How Do Co-dependent People Behave?
Co-dependents have low self-esteem and look for anything outside of themselves to make them feel better. They find it hard to “be themselves.” Some try to feel better through alcohol, drugs or nicotine – and become addicted. Others may develop compulsive behaviors like workaholism, gambling, or indiscriminate sexual activity.
They have good intentions. They try to take care of a person who is experiencing difficulty, but the caretaking becomes compulsive and defeating. Co-dependents often take on a martyr’s role and become “benefactors” to an individual in need. A wife may cover for her alcoholic husband; a mother may make excuses for a truant child, or a father may “pull some strings” to keep his child from suffering the consequences of delinquent behavior.
Signs of codependency include:
- Difficulty making decisions in a relationship
- Difficulty identifying your feelings
- Difficulty communicating in a relationship
- Valuing the approval of others more than valuing yourself
- Lacking trust in yourself and having poor self-esteem
- Having fears of abandonment or an obsessive need for approval
- Having an unhealthy dependence on relationships, even at your own cost
- Having an exaggerated sense of responsibility for the actions of others
Codependency and Addiction
Codependency and addiction are often co-occurring struggles. In fact, the first studies involving Codependency were focused on the codependent relationship between alcoholics and their spouses.

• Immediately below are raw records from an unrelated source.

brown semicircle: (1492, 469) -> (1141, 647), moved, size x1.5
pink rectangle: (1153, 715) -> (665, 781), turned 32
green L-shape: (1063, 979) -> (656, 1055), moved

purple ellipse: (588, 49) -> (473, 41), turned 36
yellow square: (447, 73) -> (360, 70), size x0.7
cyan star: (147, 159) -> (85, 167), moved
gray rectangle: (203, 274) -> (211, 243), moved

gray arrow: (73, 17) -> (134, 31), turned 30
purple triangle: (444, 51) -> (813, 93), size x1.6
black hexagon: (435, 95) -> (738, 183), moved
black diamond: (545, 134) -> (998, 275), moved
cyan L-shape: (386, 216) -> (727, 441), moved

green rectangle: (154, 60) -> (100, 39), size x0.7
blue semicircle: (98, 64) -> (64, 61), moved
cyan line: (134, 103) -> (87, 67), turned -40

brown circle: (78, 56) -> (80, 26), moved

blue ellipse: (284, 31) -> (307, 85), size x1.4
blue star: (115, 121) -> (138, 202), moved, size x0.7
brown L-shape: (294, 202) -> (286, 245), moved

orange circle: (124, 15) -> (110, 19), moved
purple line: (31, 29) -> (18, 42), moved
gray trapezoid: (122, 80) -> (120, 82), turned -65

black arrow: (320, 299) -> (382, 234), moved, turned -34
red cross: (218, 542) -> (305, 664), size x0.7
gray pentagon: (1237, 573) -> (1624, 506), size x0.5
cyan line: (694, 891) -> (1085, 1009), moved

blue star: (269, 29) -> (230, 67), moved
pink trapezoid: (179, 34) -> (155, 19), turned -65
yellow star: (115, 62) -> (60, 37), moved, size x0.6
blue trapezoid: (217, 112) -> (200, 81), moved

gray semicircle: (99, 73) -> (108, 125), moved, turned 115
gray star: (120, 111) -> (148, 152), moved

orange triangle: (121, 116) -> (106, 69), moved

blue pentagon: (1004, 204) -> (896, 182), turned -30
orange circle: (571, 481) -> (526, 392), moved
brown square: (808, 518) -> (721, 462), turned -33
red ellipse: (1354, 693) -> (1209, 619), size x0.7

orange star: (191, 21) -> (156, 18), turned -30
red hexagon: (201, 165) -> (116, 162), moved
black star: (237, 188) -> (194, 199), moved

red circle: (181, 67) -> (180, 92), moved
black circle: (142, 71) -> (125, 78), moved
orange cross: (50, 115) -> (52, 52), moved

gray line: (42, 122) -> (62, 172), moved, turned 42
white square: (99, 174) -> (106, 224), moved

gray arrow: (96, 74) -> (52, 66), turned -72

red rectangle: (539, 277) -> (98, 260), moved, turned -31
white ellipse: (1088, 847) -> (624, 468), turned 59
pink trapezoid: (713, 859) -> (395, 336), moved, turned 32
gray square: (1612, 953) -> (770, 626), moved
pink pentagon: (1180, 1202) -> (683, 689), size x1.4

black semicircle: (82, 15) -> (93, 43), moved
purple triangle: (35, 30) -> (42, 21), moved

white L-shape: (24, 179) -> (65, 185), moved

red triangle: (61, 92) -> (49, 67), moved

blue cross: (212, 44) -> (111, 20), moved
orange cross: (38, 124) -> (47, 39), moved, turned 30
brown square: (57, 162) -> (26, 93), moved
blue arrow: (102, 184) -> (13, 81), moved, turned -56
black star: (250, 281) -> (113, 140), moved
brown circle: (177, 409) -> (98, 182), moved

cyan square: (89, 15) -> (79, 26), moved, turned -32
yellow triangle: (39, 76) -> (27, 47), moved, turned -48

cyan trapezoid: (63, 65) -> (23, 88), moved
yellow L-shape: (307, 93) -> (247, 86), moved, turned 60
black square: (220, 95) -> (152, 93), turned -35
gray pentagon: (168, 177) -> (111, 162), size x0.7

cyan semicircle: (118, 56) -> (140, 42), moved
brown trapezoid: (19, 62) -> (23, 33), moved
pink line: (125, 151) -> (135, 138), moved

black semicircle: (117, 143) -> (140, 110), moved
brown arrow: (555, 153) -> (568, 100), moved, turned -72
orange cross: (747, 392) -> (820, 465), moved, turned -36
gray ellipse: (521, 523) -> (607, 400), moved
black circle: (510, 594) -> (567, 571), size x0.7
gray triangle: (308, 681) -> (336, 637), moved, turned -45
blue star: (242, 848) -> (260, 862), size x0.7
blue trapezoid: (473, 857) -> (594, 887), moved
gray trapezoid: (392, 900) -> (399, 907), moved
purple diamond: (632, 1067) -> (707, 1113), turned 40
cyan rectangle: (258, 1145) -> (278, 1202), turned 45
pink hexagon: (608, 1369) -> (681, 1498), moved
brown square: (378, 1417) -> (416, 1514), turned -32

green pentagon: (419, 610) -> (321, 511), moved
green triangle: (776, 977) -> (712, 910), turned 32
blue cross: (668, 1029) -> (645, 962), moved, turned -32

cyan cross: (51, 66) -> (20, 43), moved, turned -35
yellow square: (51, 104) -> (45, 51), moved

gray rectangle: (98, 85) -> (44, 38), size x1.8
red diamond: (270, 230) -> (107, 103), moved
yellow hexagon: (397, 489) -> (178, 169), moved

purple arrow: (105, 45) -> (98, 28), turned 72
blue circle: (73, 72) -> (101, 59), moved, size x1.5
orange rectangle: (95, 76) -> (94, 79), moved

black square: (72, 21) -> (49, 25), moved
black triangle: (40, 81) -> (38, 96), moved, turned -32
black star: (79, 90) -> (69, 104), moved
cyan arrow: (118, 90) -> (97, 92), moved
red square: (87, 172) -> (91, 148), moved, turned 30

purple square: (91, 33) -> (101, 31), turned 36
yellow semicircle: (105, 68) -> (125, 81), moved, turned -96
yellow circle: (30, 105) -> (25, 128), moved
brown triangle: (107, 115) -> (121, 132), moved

Many times a partner or loved one in the codependent relationship will struggle with an addiction to drugs and/or alcohol and their partner will enable their behavior and make excuses for them to keep them happy and prevent others from knowing the addiction exists.
In other cases, the codependent partner will not only enable their partners’ addiction and help to hide it from others but they will also aid in their destructive behavior, whether that means providing money for drugs and/or alcohol or actively purchasing the materials for them. This behavior feeds the needs of both people involved in the codependent relationship by providing the addict with the tools for their addiction and allowing the codependent partner to feel as though they have helped to keep their partner safe and secure.